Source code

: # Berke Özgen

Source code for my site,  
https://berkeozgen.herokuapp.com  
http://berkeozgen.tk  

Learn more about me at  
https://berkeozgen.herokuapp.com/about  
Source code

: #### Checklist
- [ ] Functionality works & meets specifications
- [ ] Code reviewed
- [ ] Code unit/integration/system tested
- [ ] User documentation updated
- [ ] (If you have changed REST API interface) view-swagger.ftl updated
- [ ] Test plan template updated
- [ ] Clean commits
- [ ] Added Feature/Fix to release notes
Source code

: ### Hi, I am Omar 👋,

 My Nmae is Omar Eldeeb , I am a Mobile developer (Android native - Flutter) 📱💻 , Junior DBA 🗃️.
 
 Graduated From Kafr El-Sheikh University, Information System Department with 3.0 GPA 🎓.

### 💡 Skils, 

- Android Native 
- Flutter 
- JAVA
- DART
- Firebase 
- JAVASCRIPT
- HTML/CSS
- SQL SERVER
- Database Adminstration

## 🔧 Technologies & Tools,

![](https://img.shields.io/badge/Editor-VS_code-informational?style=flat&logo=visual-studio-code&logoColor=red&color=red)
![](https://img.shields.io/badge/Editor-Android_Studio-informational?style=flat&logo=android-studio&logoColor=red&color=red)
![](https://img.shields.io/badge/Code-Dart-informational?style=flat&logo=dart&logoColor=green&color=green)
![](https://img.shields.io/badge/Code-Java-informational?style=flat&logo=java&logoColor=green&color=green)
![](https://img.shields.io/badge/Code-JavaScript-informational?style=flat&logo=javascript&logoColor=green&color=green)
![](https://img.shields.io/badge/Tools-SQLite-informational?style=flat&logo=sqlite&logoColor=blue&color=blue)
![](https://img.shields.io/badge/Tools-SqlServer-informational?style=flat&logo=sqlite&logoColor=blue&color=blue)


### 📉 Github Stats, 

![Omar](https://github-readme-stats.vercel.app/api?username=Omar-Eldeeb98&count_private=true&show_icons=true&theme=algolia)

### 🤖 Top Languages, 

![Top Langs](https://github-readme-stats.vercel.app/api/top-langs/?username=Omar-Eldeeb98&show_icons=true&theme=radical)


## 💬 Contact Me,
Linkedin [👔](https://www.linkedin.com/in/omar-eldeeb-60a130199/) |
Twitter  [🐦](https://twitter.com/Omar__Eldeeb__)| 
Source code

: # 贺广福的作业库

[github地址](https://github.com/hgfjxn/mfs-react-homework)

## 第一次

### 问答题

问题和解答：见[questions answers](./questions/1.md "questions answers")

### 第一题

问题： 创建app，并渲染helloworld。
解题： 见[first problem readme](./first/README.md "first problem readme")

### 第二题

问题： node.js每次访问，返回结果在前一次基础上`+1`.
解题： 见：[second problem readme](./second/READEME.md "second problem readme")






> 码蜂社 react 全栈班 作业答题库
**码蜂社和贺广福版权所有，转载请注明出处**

^^^^^^^^^^^^^^^^

A word-for-word repeat of the full data is needed.

**PROBLEM SOLUTION:**
Source code

: # Berke Özgen

Source code for my site,  
https://berkeozgen.herokuapp.com  
http://berkeozgen.tk  

Learn more about me at  
https://berkeozgen.herokuapp.com/about  
Source code

: #### Checklist
- [ ] Functionality works & meets specifications
- [ ] Code reviewed
- [ ] Code unit/integration/system tested
- [ ] User documentation updated
- [ ] (If you have changed REST API interface) view-swagger.ftl updated
- [ ] Test plan template updated
- [ ] Clean commits
- [ ] Added Feature/Fix to release notes
Source code

: ### Hi, I am Omar 👋,

 My Nmae is Omar Eldeeb , I am a Mobile developer (Android native - Flutter) 📱💻 , Junior DBA 🗃️.
 
 Graduated From Kafr El-Sheikh University, Information System Department with 3.0 GPA 🎓.

### 💡 Skils, 

- Android Native 
- Flutter 
- JAVA
- DART
- Firebase 
- JAVASCRIPT
- HTML/CSS
- SQL SERVER
- Database Adminstration

## 🔧 Technologies & Tools,

![](https://img.shields.io/badge/Editor-VS_code-informational?style=flat&logo=visual-studio-code&logoColor=red&color=red)
![](https://img.shields.io/badge/Editor-Android_Studio-informational?style=flat&logo=android-studio&logoColor=red&color=red)
![](https://img.shields.io/badge/Code-Dart-informational?style=flat&logo=dart&logoColor=green&color=green)
![](https://img.shields.io/badge/Code-Java-informational?style=flat&logo=java&logoColor=green&color=green)
![](https://img.shields.io/badge/Code-JavaScript-informational?style=flat&logo=javascript&logoColor=green&color=green)
![](https://img.shields.io/badge/Tools-SQLite-informational?style=flat&logo=sqlite&logoColor=blue&color=blue)
![](https://img.shields.io/badge/Tools-SqlServer-informational?style=flat&logo=sqlite&logoColor=blue&color=blue)


### 📉 Github Stats, 

![Omar](https://github-readme-stats.vercel.app/api?username=Omar-Eldeeb98&count_private=true&show_icons=true&theme=algolia)

### 🤖 Top Languages, 

![Top Langs](https://github-readme-stats.vercel.app/api/top-langs/?username=Omar-Eldeeb98&show_icons=true&theme=radical)


## 💬 Contact Me,
Linkedin [👔](https://www.linkedin.com/in/omar-eldeeb-60a130199/) |
Twitter  [🐦](https://twitter.com/Omar__Eldeeb__)| 
Source code

: # 贺广福的作业库

[github地址](https://github.com/hgfjxn/mfs-react-homework)

## 第一次

### 问答题

问题和解答：见[questions answers](./questions/1.md "questions answers")

### 第一题

问题： 创建app，并渲染helloworld。
解题： 见[first problem readme](./first/README.md "first problem readme")

### 第二题

问题： node.js每次访问，返回结果在前一次基础上`+1`.
解题： 见：[second problem readme](./second/READEME.md "second problem readme")






> 码蜂社 react 全栈班 作业答题库
**码蜂社和贺广福版权所有，转载请注明出处**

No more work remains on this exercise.